Love him or hate him (the way he handled his departure from Cleveland was anything but classy), the Heat star is clearly one of the top 2-3 players in the league right now but there is something keeping him from being one of the true all-time top 10 players in league history: he hasn’t won an NBA title.
While one star player cannot win an NBA title alone, one player can make a bigger difference in the NBA than in any other sport. Look, there are only 5 players on the court at one time and the best players are out there for 42-45 minutes of a 48 minute game.
When LeBron abandoned the Cavs and chose the Heat as his new destination, joining Chris Bosh and Dwayne Wade in Miami, the entire move was orchestrated to give the league’s best player a chance to win his first championship. Last year, the title eluded James and the Heat and LeBron looked shaky in the final minute of several games in the final series. This year, the Heat look like the favorites to emerge from the Eastern Conference, but LeBron still seems to have problems playing well late in big games.
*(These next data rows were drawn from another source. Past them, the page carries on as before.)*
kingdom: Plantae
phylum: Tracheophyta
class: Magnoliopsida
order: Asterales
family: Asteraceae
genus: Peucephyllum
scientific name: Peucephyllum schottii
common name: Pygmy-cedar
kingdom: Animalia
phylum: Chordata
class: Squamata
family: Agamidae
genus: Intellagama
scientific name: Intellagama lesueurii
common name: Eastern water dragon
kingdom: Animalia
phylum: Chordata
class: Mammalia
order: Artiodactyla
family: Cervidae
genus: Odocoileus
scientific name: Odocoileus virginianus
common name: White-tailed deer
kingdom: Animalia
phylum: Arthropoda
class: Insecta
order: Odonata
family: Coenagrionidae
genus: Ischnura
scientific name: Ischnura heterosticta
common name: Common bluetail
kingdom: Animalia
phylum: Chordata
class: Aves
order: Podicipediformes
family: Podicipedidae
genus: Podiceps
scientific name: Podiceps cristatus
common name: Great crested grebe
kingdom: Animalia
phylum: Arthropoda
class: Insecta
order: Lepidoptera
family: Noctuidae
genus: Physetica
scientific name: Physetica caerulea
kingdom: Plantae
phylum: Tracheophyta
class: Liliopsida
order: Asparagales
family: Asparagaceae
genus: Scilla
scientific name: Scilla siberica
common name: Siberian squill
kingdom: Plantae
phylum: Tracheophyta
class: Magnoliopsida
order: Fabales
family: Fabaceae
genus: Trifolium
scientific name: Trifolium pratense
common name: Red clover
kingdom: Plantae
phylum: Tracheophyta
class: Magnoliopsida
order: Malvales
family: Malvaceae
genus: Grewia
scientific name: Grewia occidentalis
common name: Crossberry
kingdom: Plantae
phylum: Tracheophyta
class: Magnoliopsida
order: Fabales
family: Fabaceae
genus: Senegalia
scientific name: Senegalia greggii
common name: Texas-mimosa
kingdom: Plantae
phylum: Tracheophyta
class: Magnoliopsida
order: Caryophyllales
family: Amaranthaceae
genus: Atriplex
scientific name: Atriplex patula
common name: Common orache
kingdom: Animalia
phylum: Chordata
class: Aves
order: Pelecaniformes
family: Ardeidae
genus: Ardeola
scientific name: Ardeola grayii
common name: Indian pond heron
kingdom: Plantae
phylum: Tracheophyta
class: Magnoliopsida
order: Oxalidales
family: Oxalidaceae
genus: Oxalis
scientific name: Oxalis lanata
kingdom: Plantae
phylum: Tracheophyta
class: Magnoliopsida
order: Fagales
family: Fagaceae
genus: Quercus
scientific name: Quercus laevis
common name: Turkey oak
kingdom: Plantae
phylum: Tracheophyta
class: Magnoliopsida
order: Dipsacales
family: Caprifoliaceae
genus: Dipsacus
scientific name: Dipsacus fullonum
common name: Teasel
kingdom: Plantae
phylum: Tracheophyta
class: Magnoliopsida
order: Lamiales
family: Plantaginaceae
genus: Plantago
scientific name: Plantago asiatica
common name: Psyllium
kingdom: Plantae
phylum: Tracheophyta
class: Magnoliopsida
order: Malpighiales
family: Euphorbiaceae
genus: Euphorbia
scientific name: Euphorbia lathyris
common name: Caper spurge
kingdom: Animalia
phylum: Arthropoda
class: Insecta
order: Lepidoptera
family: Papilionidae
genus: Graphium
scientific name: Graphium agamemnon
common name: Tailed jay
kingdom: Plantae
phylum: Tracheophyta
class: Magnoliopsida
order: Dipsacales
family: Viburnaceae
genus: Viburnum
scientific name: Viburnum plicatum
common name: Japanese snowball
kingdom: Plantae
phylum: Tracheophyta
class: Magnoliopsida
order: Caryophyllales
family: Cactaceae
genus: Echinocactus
The standard of measuring great NBA players by titles won is nothing new. In the 60s, Wilt Chamberlain put up incredible individual statistics including averaging 50 points a game over a complete season and scoring 100 points in a game (a record that still stands). But “Wilt the Stilt” on just one NBA title (1972 with the Lakers) while his chief rival for supremacy, Bill Russell, won 11 titles with the Celtics
during his 13-year NBA career.
Julius Erving was hounded by critics who said his teams never won an NBA title until he finally led the 76ers to a league crown in 1983 after so many near misses. Erving won two titles for the New York Nets in the old ABA, but until he won an NBA crown, something was always “missing” from his resume.
Michael Jordan put up some great statistics over the course of his career and many highlight reel moments. But besides being a great showman on the court and pitchman off it, what made Jordan truly great was that he made the players around him better and he was an integral part of six NBA championship winners including an incredible “Three Peat” with the Chicago Bulls.
Compare Jordan to one of his contemporaries, Charles Barkley. While everyone says Barkley was a great player, his place among the NBA’s all-time best players is compromised because “Sir Charles” never won a
While no star player can will a title alone, the truly great players in NBA history all have two things in common: they make the players around them better and they win at least one NBA title. Until LeBron James wins at least one championship, he will remain a second tier all-time great at best.